* THE PROBLEM
After reading the data below, copy out every line that contains the word "them".

* INPUT FOR THIS TASK
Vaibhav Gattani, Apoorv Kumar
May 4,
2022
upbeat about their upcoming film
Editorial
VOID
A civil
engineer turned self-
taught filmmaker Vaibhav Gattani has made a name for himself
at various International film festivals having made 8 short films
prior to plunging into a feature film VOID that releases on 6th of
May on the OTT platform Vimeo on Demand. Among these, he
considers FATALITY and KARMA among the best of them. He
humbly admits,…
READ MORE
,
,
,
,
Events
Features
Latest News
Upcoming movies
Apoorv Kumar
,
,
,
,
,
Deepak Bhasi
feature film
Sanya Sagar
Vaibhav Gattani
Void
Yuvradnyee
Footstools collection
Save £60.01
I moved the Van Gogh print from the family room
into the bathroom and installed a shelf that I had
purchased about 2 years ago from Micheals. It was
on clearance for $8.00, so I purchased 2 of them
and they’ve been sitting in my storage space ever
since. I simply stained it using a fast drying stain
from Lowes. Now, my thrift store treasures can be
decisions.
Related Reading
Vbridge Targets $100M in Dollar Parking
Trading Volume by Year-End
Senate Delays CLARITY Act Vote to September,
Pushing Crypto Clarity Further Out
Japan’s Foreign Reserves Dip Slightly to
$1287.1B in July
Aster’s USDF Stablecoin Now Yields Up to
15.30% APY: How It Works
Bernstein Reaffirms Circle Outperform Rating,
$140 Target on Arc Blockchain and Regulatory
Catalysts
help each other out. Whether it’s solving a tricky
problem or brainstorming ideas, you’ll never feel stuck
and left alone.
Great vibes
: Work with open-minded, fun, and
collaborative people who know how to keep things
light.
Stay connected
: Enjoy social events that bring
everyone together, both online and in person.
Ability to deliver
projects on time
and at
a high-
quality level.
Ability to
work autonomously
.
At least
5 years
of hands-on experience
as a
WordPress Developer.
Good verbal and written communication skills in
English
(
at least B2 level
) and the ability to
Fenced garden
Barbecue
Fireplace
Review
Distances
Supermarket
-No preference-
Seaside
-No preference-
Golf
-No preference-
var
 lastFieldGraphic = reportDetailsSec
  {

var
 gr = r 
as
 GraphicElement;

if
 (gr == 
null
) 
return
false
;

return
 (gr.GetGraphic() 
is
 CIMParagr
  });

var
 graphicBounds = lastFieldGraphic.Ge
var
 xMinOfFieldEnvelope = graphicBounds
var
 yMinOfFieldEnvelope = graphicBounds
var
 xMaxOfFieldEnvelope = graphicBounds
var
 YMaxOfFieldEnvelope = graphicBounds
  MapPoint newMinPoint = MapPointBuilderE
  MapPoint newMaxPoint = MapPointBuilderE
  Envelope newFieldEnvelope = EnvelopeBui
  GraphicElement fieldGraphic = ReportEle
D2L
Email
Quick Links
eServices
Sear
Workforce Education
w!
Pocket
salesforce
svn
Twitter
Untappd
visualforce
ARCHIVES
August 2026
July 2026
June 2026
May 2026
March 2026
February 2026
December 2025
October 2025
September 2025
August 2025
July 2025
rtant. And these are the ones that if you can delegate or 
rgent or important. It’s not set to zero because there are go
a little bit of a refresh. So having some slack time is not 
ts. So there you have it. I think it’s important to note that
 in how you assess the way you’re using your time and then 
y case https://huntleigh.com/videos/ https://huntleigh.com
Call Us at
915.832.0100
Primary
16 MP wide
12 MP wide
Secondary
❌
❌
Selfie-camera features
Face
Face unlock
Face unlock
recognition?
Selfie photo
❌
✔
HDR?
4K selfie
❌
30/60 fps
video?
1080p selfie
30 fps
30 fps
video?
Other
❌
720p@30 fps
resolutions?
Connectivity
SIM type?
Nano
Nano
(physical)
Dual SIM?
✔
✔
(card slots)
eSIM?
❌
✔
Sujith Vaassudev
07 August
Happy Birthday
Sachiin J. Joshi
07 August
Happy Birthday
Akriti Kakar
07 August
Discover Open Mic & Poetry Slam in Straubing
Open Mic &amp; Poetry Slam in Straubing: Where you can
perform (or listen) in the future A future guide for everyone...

* RESPONSE AREA
considers FATALITY and KARMA among the best of them. He
on clearance for $8.00, so I purchased 2 of them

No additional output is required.